Comparison of performance of indexing schemes and other strategies across two database systems for datawarehousing applications
We propose to carry out a comparative analysis of two database systems (Teradata and PostgreSQL) with respect to handling common data warehousing scenarios. In particular, a test schema with test data will be used to populate the databases; and a series of queries will be executed which will (hopefully) illustrate the pros and cons of the underlying architecture, indexing schemes etc.
IT 603 (CS 631) course project
This will involve studying and understanding the particular features offered by these two systems and utilising them wherever feasilble.
In addition to the project report, the complete numerical data collected and the comparative insights obtained will be presented in the form of a set of slides.
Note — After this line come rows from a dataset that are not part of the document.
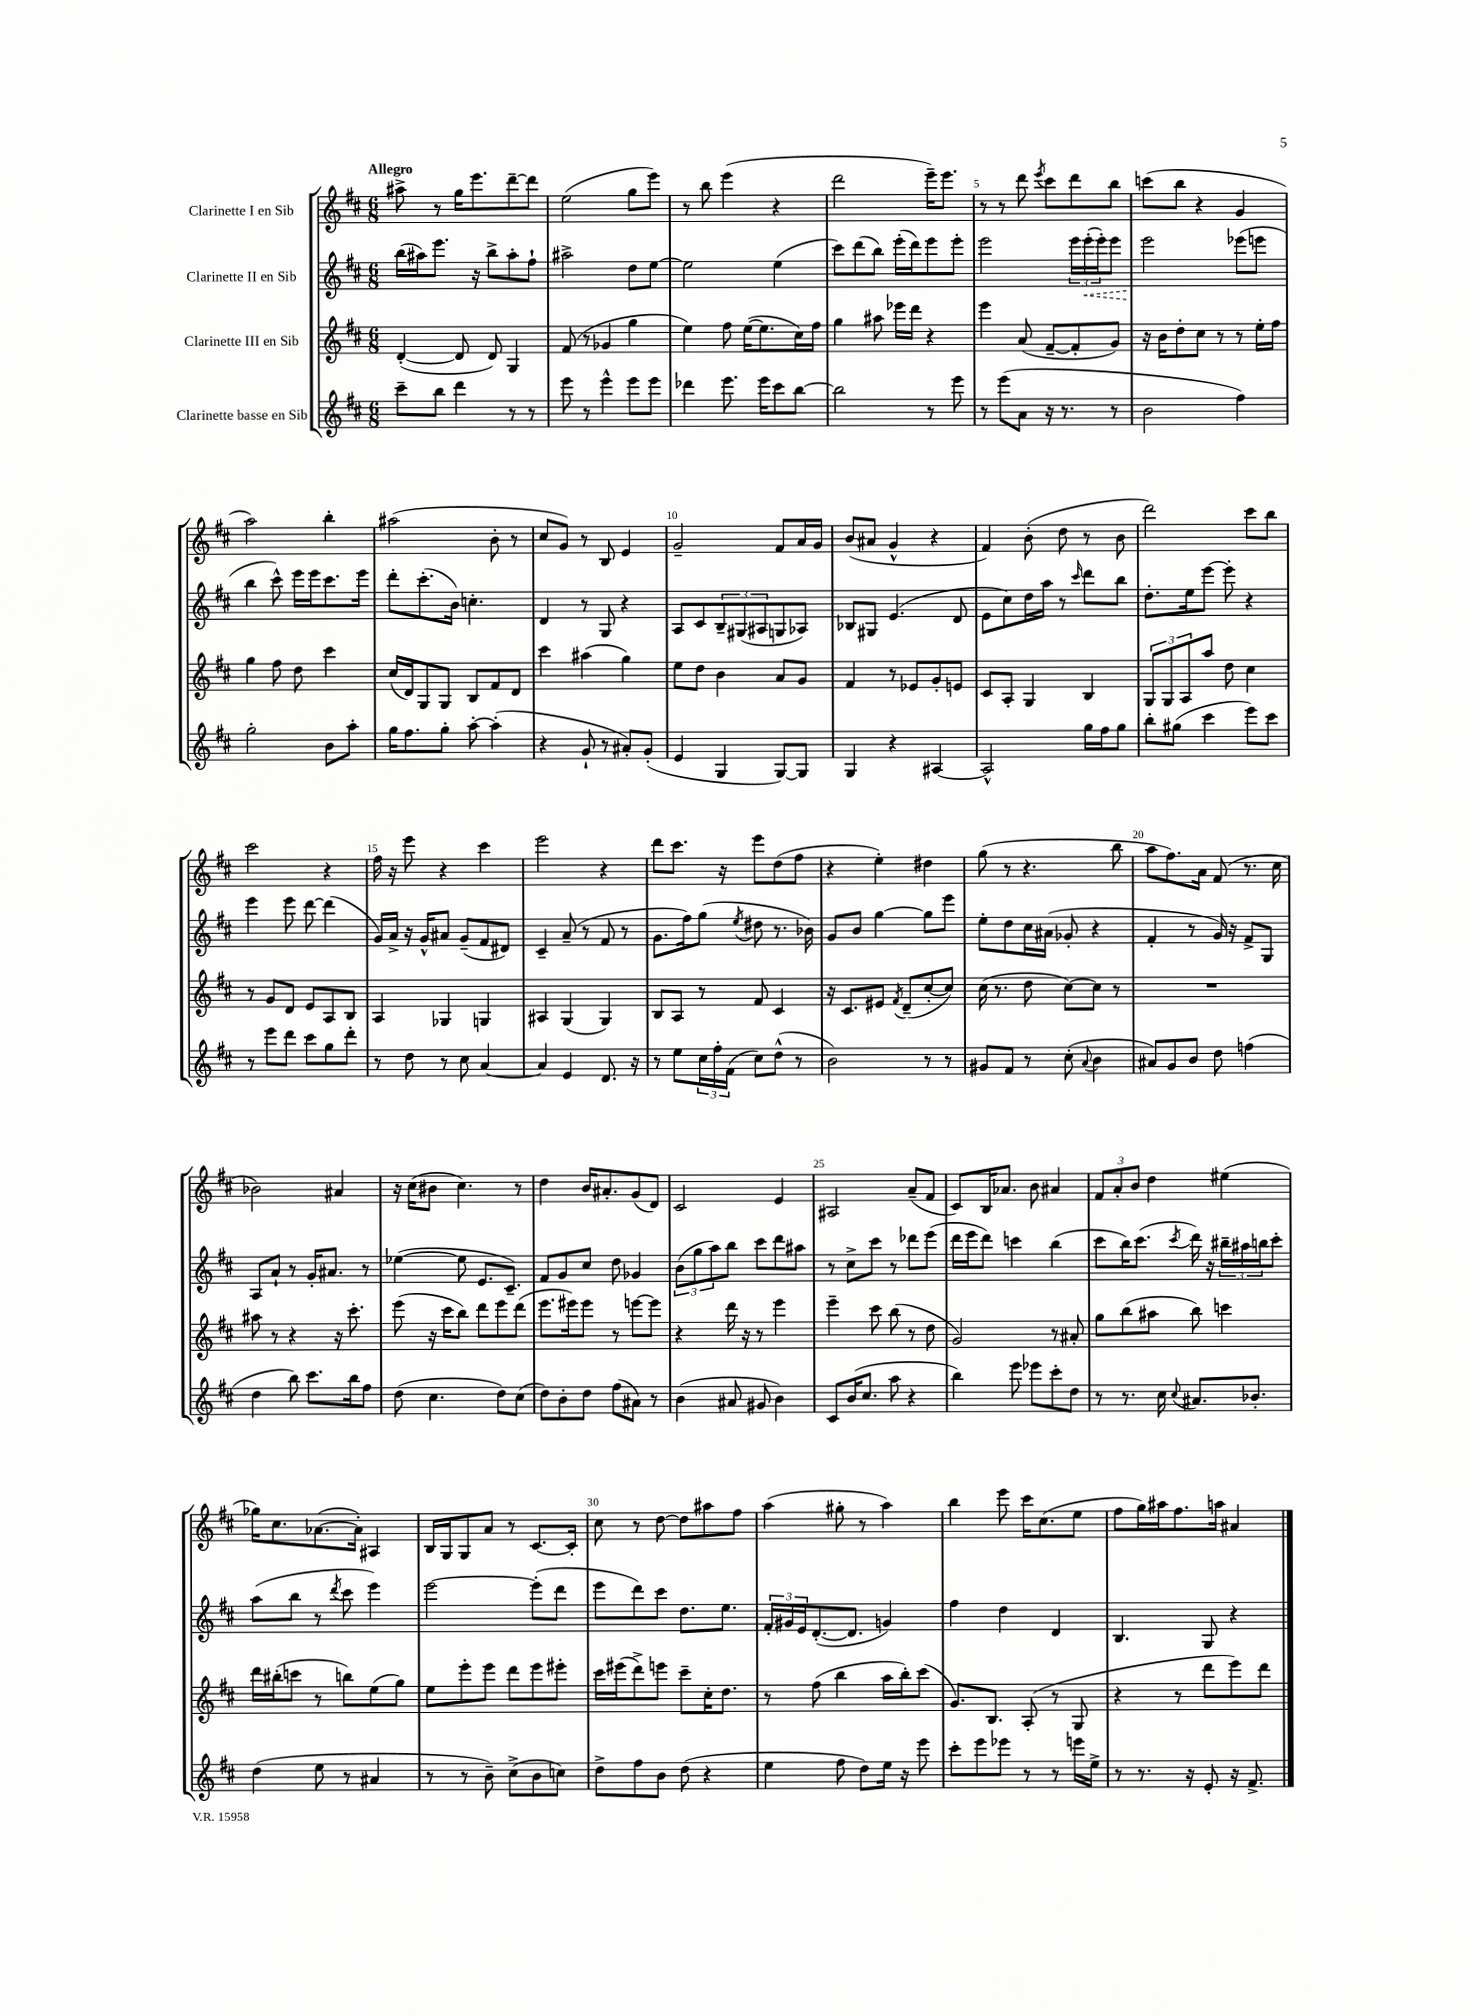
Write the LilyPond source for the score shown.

<<
\new StaffGroup <<
\new Staff = "s0" \with { instrumentName = "Clarinette I en Sib" } {
    \clef treble \key d \major \numericTimeSignature \time 6/8 \tempo "Allegro"
    ais''8-> r8 g''16 e'''8. d'''8~-- d'''8 |
    e''2( g''8 e'''8) |
    r8 b''8 e'''4( r4 |
    d'''2 e'''16--) e'''8. |
    r8 r8 d'''8 \acciaccatura { e'''8 } cis'''8 d'''8 b''8 |
    c'''8( b''8 r4 g'4 |
    a''2) b''4-. |
    ais''2( b'8-. r8 |
    cis''8 g'8) r8 b8 e'4 |
    g'2-- fis'8 a'16 g'16 |
    b'8( ais'8 g'4-^ r4 |
    fis'4) b'8-.( d''8 r8 b'8 |
    d'''2) cis'''8 b''8 |
    cis'''2 r4 |
    fis''16 r16 e'''8 r4 cis'''4 |
    e'''2 r4 |
    d'''8 cis'''8. r16 e'''8 d''8( fis''8 |
    r4 e''4-.) dis''4 |
    g''8( r8 r4. b''8 |
    a''8 fis''8.) a'16 fis'8( r8. cis''16 |
    bes'2) ais'4 |
    r16 cis''16( bis'8 cis''4.) r8 |
    d''4 b'16 ais'8.-. g'8( d'8) |
    cis'2 e'4 |
    ais2 a'8--( fis'8 |
    cis'8) b16 aes'8. b'8 ais'4 |
    \tuplet 3/2 { fis'8 a'8-. b'8 } d''4 eis''4( |
    ges''16) cis''8. aes'8.~( aes'16-.) ais4 |
    b16 g16 g8 a'8 r8 cis'8.~ cis'16-. |
    cis''8 r8 d''8~ d''8 ais''8 fis''8 |
    a''4( gis''8-. r8 a''4) |
    b''4 e'''8 cis'''16 cis''8.( e''8 |
    fis''8 g''16) ais''16 fis''8. a''16 ais'4 \bar "|." |
}
\new Staff = "s1" \with { instrumentName = "Clarinette II en Sib" } {
    \clef treble \key d \major \numericTimeSignature \time 6/8
    b''16( ais''16) e'''8. r16 b''8-> ais''8-. fis''8-! |
    ais''2-> d''8 e''8~ |
    e''2 e''4( |
    cis'''8) d'''8( b''8) e'''16-.( d'''16) e'''8 e'''8-. |
    e'''2 \tuplet 3/2 { e'''16 \once \override Hairpin.style = #'dashed-line e'''16-.\<( e'''16-.) } e'''8 |
    e'''2\! ees'''8( e'''8 |
    b''4 cis'''8-^) e'''16 e'''16 cis'''8. e'''16 |
    d'''8-. cis'''8.-.( b'16) c''4.-. |
    d'4 r8 g8 r4 |
    a8 cis'8 \tuplet 3/2 { b8-- gis8( ais8 } g8 aes8) |
    bes8 gis8 e'4.( d'8 |
    e'8 cis''8) d''16 a''16 r8 \grace { cis'''16 } d'''8 b''8 |
    d''8.-. e''16 e'''8~ e'''8-. r4 |
    e'''4 e'''8 d'''8~ d'''4( |
    g'16) a'16-> r16 g'16-^ ais'8 g'8--( fis'8 dis'8) |
    cis'4-- a'8--( r8 fis'8 r8 |
    g'8. fis''16) g''8( \acciaccatura { e''8 } dis''8 r8. bes'16) |
    g'8 b'8 g''4~ g''8 e'''8 |
    e''8-. d''8 cis''16 ais'16( ges'8-. r4 |
    fis'4-. r8 g'16) r16 fis'8-> g8 |
    a8 a'8-! r8 g'16-. ais'8. r8 |
    ees''4~( ees''8 e'8. cis'8.--) |
    fis'8 g'8 cis''8 d''8 ges'4 |
    \tuplet 3/2 { b'8( g''8 a''8) } b''8 cis'''8 d'''8 ais''8 |
    r8 cis''8-> cis'''8 r8 des'''8 e'''8( |
    d'''16 e'''16 d'''8) c'''4 b''4( |
    cis'''8 b''16) cis'''8.( \acciaccatura { cis'''8 } d'''16) r16 \tuplet 3/2 { bis''16-- ais''16 b''16 } cis'''8-. |
    a''8( b''8 r8 \acciaccatura { d'''8 } cis'''8 e'''4) |
    e'''2~ e'''8-.( d'''8 |
    e'''8 d'''8) cis'''8 d''8. e''8. |
    \tuplet 3/2 { fis'16-. gis'16 e'16 } d'8.~-.( d'8. g'4) |
    fis''4 d''4 d'4 |
    b4. g8 r4 \bar "|." |
}
\new Staff = "s2" \with { instrumentName = "Clarinette III en Sib" } {
    \clef treble \key d \major \numericTimeSignature \time 6/8
    d'4~-.( d'8 d'8) g4 |
    fis'8( r8 ges'4 g''4 |
    e''4) fis''8 e''16~( e''8. cis''16) fis''16 |
    g''4 ais''8 ees'''16 d'''16 r4 |
    e'''4 a'8( fis'8~-- fis'8-. g'8) |
    r16 b'16 d''8-. cis''8 r8 r8 e''16-. fis''16 |
    g''4 fis''8 d''8 cis'''4 |
    cis''16( d'16) g8 g8 b8 fis'8 d'8 |
    cis'''4 ais''4( g''4) |
    e''8 d''8 b'4 a'8 g'8 |
    fis'4 r8 ees'8 g'8-. e'8 |
    cis'8 a8-. g4 b4 |
    \tuplet 3/2 { g8 g8 a8 } a''8 d''8 cis''4 |
    r8 g'8 d'8 e'8 a8 b8 |
    a4 ges4 g4 |
    ais4 g4( g4) |
    b8 a8 r8 fis'8 cis'4 |
    r16 cis'8. eis'8 \acciaccatura { fis'8 } d'8--( cis''8~-. cis''8) |
    cis''16( r8. d''8 cis''8~) cis''8 r8 |
    R2. |
    ais''8 r8 r4 r16 cis'''8.-. |
    e'''8( r16 cis'''16 b''8) d'''8 e'''8 d'''8( |
    e'''8. eis'''16) eis'''8 r8 e'''8~ e'''8 |
    r4 d'''16 r16 r8 e'''4 |
    e'''4-- cis'''8 b''8( r8 d''8 |
    g'2) r8 ais'8-. |
    g''8 b''8( ais''8 b''8) c'''4 |
    d'''16 bis''16-.( c'''8 r8 b''8) e''8( g''8) |
    e''8 e'''8-. e'''8 d'''8 e'''8 eis'''8-. |
    cis'''16 eis'''16( d'''8->) e'''8 cis'''8-- cis''16-. d''8. |
    r8 fis''8( b''4 a''16 b''16-.) cis'''8( |
    g'8.) b8. a8-.( r8 g8 |
    r4 r8 d'''8 e'''8) d'''8 \bar "|." |
}
\new Staff = "s3" \with { instrumentName = "Clarinette basse en Sib" } {
    \clef treble \key d \major \numericTimeSignature \time 6/8
    cis'''8-- b''8 d'''4 r8 r8 |
    e'''8 r8 e'''4-^ e'''8 e'''8 |
    des'''4 e'''8. e'''16 cis'''8 b''8~ |
    b''2 r8 e'''8 |
    r8 e'''8( a'8 r16 r8. r8 |
    b'2 fis''4) |
    g''2-. b'8 a''8-. |
    g''16 fis''8. g''8-. a''8~-. a''4-.( |
    r4 g'8-! r8 ais'8-.) g'8-.( |
    e'4 g4 g8~) g8 |
    g4 r4 ais4~ |
    ais2-^ g''16 fis''16 g''8 |
    b''8-. gis''8( cis'''4 e'''8) cis'''8 |
    r8 e'''8 d'''8 cis'''8 g''8 d'''8-. |
    r8 d''8 r8 cis''8 a'4~ |
    a'4 e'4 d'8. r16 |
    r8 e''8 \tuplet 3/2 { cis''16 fis''16-. fis'16( } cis''8) d''8-^( r8 |
    b'2) r8 r8 |
    gis'8 fis'8 r8 cis''8-.( \appoggiatura { a'8 } b'4 |
    ais'8) g'8 b'8 d''8 f''4( |
    d''4 b''8) cis'''8. b''16 fis''8 |
    d''8( cis''4. d''8) cis''8( |
    d''8) b'8-. d''8 fis''8( ais'8) r8 |
    b'4( ais'8 gis'8 b'4) |
    cis'8 b'16( cis''8. a''8 r4 |
    b''4) e'''8 ees'''8 cis'''8-. d''8 |
    r8 r8. cis''16 \appoggiatura { cis''8 } ais'8. bes'8.-. |
    d''4( e''8 r8 ais'4 |
    r8 r8 b'8--) cis''8->( b'8 c''8) |
    d''8-> fis''8 b'8 d''8( r4 |
    e''4 fis''8 d''8) e''16 r16 e'''8 |
    cis'''8-. e'''8 ees'''8 r8 r8 e'''16 e''16-> |
    r8 r8. r16 e'8-. r16 fis'8.-> \bar "|." |
}
>>
>>
\layout { \context { \Score \override BarNumber.break-visibility = ##(#f #t #t) barNumberVisibility = #(every-nth-bar-number-visible 5) } }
We have access to a Teradata machine in the school. About PostgreSQL, we presume installing it on our lab computers is the option. (We will try to install it on one of our servers, but we can't be sure about this.)
Due to the difference in the hardware, OSs, storage capabilities etc, of the two test machines, it does not make sense to directly compare the query execution time results. Instead, the differing architectures of the two DBMSs will be highlighted.
Teradata has a highly parallel architecture (which can be said to be database aware). In other words, the parallelism is tightly integrated with the database engine. This translates into good performance in high volume warehousing applications.
We are using the TPC-H schema and some of the queries defined in the benchmark.